Brief
Reproduce the material starting at the line containing "pose: elev=246.4 azim=259.7" and ending at the line containing "Dot at: (264, 353)", with every occurrence of "dist" replaced by "distance" and all else left unchanged.

Given information

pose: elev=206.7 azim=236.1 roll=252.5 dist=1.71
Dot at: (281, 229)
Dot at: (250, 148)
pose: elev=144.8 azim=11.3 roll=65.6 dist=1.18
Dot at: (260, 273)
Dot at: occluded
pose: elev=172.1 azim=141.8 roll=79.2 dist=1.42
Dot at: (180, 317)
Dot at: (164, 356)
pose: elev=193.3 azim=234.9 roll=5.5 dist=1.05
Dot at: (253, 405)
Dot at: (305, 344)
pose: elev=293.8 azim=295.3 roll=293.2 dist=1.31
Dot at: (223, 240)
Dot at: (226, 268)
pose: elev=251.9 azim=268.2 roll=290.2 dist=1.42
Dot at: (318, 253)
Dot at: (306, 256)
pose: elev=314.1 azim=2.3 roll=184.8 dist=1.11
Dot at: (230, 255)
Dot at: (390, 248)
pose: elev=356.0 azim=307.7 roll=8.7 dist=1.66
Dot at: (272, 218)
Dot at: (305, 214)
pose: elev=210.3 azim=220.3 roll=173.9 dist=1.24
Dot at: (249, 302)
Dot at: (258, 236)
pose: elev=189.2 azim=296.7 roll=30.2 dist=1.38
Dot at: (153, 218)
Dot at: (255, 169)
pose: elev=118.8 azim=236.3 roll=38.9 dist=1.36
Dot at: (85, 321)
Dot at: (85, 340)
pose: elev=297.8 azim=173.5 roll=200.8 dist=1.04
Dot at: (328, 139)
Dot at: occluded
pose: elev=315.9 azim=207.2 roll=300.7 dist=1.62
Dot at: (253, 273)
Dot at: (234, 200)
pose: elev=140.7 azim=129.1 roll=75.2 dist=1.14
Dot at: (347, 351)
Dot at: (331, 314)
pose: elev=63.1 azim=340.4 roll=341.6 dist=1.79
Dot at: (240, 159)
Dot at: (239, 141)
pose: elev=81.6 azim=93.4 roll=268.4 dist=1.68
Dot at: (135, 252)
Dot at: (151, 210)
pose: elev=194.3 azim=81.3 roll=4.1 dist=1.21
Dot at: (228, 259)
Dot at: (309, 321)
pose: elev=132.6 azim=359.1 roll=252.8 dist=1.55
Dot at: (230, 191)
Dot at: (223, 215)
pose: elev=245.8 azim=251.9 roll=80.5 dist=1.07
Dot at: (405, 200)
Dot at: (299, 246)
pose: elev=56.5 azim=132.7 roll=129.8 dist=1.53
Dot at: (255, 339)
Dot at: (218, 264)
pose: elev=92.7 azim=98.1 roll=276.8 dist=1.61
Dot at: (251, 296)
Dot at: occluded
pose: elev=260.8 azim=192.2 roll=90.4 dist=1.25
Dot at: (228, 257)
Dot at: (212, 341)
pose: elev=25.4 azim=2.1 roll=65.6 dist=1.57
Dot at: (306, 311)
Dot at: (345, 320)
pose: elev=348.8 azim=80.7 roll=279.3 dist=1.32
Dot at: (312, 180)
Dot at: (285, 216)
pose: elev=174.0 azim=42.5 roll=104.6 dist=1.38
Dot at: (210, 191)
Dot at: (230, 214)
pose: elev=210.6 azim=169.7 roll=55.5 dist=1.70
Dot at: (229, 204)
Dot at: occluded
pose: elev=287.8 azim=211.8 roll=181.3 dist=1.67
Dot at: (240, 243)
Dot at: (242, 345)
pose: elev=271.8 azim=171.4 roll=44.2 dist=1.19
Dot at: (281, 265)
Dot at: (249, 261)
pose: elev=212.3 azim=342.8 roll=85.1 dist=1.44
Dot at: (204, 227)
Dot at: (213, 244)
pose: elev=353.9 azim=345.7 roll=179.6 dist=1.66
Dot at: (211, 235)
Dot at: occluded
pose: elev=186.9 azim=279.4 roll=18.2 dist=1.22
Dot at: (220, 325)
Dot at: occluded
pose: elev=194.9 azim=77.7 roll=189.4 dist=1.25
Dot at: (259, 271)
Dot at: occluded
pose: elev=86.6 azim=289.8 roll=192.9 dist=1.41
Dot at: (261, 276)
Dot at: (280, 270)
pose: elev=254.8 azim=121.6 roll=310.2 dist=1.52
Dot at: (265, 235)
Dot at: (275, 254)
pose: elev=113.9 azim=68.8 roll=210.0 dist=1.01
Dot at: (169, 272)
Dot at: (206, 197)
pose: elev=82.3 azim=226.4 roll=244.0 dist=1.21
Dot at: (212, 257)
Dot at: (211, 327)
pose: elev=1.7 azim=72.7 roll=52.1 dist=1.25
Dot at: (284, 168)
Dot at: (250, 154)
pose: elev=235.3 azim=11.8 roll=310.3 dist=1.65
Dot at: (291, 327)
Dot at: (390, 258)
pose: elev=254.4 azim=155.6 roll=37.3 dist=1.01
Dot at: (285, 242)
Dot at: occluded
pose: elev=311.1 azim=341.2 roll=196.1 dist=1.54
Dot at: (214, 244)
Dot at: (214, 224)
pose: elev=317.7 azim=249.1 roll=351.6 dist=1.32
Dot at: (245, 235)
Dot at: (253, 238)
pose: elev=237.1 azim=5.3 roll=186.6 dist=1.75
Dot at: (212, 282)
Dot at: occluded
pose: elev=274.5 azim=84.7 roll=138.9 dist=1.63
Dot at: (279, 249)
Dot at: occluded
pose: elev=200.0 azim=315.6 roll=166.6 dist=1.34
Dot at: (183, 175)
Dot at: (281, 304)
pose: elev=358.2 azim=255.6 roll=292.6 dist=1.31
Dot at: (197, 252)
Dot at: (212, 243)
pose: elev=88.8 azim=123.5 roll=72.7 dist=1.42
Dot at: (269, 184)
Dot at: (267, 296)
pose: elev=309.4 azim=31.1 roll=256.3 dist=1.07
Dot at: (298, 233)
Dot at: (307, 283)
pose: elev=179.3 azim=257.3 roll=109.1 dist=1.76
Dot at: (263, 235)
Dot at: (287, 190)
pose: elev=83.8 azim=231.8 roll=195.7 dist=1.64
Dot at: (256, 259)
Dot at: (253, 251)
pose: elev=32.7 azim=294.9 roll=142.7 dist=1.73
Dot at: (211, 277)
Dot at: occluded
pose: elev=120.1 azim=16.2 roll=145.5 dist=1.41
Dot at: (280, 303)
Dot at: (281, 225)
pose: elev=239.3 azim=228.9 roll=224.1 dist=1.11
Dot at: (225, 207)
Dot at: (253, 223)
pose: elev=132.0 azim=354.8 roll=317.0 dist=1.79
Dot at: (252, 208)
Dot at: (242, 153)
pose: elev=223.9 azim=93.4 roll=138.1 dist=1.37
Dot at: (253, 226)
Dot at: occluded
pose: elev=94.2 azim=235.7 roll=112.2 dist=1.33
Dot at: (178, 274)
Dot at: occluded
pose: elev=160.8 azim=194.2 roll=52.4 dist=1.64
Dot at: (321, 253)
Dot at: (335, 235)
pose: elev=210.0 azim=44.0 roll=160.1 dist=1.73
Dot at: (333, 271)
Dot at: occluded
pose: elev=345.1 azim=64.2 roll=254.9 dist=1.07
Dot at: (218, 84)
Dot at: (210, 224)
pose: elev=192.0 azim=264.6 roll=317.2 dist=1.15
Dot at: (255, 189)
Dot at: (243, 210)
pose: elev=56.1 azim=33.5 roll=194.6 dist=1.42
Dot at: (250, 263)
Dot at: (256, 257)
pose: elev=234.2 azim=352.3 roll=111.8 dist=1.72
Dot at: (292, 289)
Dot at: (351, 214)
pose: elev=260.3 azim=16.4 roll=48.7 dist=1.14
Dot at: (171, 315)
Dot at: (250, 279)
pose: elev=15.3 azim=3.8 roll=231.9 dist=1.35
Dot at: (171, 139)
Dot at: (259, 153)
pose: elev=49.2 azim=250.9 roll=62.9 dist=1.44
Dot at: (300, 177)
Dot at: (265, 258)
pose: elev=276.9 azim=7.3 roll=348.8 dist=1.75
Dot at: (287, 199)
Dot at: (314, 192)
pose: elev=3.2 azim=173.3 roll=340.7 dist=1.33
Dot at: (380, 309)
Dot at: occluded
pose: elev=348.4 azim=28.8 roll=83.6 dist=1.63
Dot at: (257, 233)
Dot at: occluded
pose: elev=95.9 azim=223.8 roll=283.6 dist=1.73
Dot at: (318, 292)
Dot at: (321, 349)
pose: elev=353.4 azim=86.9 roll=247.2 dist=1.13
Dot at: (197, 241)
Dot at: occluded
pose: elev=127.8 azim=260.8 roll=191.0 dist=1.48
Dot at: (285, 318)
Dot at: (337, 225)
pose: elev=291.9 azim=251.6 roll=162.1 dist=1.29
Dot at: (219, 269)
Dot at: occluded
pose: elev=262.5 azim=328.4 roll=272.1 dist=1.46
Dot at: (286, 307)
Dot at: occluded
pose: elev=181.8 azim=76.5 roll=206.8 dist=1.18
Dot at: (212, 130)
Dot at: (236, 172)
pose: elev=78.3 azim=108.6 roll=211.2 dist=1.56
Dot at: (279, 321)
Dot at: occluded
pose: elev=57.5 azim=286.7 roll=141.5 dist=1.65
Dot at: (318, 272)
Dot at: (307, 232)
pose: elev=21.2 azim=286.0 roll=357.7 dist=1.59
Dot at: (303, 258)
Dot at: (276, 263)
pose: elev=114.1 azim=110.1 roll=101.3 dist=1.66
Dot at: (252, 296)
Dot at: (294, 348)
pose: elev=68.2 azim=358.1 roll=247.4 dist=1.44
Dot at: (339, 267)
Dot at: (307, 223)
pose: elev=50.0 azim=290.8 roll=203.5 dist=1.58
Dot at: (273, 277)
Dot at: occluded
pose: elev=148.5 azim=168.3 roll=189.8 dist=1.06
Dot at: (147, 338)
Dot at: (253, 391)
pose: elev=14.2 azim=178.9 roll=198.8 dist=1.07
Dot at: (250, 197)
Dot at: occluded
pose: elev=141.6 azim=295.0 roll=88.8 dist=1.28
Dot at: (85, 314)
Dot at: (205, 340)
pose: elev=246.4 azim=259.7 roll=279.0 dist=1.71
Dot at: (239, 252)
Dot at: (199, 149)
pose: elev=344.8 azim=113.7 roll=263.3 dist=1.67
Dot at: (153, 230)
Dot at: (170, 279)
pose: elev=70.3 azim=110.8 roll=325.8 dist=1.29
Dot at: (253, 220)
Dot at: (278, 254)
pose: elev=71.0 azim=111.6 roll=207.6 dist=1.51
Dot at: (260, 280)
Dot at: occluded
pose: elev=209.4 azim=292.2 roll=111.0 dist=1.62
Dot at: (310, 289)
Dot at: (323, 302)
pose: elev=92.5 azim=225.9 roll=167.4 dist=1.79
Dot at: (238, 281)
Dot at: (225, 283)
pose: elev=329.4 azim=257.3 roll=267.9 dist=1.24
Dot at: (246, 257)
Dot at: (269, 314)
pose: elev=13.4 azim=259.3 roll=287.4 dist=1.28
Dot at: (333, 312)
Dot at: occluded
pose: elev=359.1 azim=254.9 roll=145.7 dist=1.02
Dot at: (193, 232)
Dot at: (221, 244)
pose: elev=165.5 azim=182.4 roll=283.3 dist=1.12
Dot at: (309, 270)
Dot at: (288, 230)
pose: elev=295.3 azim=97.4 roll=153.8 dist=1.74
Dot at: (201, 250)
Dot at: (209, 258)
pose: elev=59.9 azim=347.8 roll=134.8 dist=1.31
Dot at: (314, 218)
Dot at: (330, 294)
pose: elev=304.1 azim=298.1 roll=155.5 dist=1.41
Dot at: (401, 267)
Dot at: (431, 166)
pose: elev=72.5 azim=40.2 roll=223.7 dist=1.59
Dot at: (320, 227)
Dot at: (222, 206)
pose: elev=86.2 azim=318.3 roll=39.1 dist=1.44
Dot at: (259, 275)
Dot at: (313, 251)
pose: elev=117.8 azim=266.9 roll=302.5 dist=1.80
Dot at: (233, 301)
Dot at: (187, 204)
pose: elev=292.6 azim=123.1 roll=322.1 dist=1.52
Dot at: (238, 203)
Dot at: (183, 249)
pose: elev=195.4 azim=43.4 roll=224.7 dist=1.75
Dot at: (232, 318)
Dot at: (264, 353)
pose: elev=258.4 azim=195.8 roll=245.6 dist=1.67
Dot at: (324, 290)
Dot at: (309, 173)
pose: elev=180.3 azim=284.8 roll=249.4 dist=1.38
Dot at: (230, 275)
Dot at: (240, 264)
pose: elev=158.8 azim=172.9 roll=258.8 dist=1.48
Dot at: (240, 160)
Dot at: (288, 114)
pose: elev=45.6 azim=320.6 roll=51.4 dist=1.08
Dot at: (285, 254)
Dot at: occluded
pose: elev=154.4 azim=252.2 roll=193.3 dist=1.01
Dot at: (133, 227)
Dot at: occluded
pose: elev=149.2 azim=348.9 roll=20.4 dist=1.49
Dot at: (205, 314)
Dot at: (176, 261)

Final result
pose: elev=246.4 azim=259.7 roll=279.0 distance=1.71
Dot at: (239, 252)
Dot at: (199, 149)
pose: elev=344.8 azim=113.7 roll=263.3 distance=1.67
Dot at: (153, 230)
Dot at: (170, 279)
pose: elev=70.3 azim=110.8 roll=325.8 distance=1.29
Dot at: (253, 220)
Dot at: (278, 254)
pose: elev=71.0 azim=111.6 roll=207.6 distance=1.51
Dot at: (260, 280)
Dot at: occluded
pose: elev=209.4 azim=292.2 roll=111.0 distance=1.62
Dot at: (310, 289)
Dot at: (323, 302)
pose: elev=92.5 azim=225.9 roll=167.4 distance=1.79
Dot at: (238, 281)
Dot at: (225, 283)
pose: elev=329.4 azim=257.3 roll=267.9 distance=1.24
Dot at: (246, 257)
Dot at: (269, 314)
pose: elev=13.4 azim=259.3 roll=287.4 distance=1.28
Dot at: (333, 312)
Dot at: occluded
pose: elev=359.1 azim=254.9 roll=145.7 distance=1.02
Dot at: (193, 232)
Dot at: (221, 244)
pose: elev=165.5 azim=182.4 roll=283.3 distance=1.12
Dot at: (309, 270)
Dot at: (288, 230)
pose: elev=295.3 azim=97.4 roll=153.8 distance=1.74
Dot at: (201, 250)
Dot at: (209, 258)
pose: elev=59.9 azim=347.8 roll=134.8 distance=1.31
Dot at: (314, 218)
Dot at: (330, 294)
pose: elev=304.1 azim=298.1 roll=155.5 distance=1.41
Dot at: (401, 267)
Dot at: (431, 166)
pose: elev=72.5 azim=40.2 roll=223.7 distance=1.59
Dot at: (320, 227)
Dot at: (222, 206)
pose: elev=86.2 azim=318.3 roll=39.1 distance=1.44
Dot at: (259, 275)
Dot at: (313, 251)
pose: elev=117.8 azim=266.9 roll=302.5 distance=1.80
Dot at: (233, 301)
Dot at: (187, 204)
pose: elev=292.6 azim=123.1 roll=322.1 distance=1.52
Dot at: (238, 203)
Dot at: (183, 249)
pose: elev=195.4 azim=43.4 roll=224.7 distance=1.75
Dot at: (232, 318)
Dot at: (264, 353)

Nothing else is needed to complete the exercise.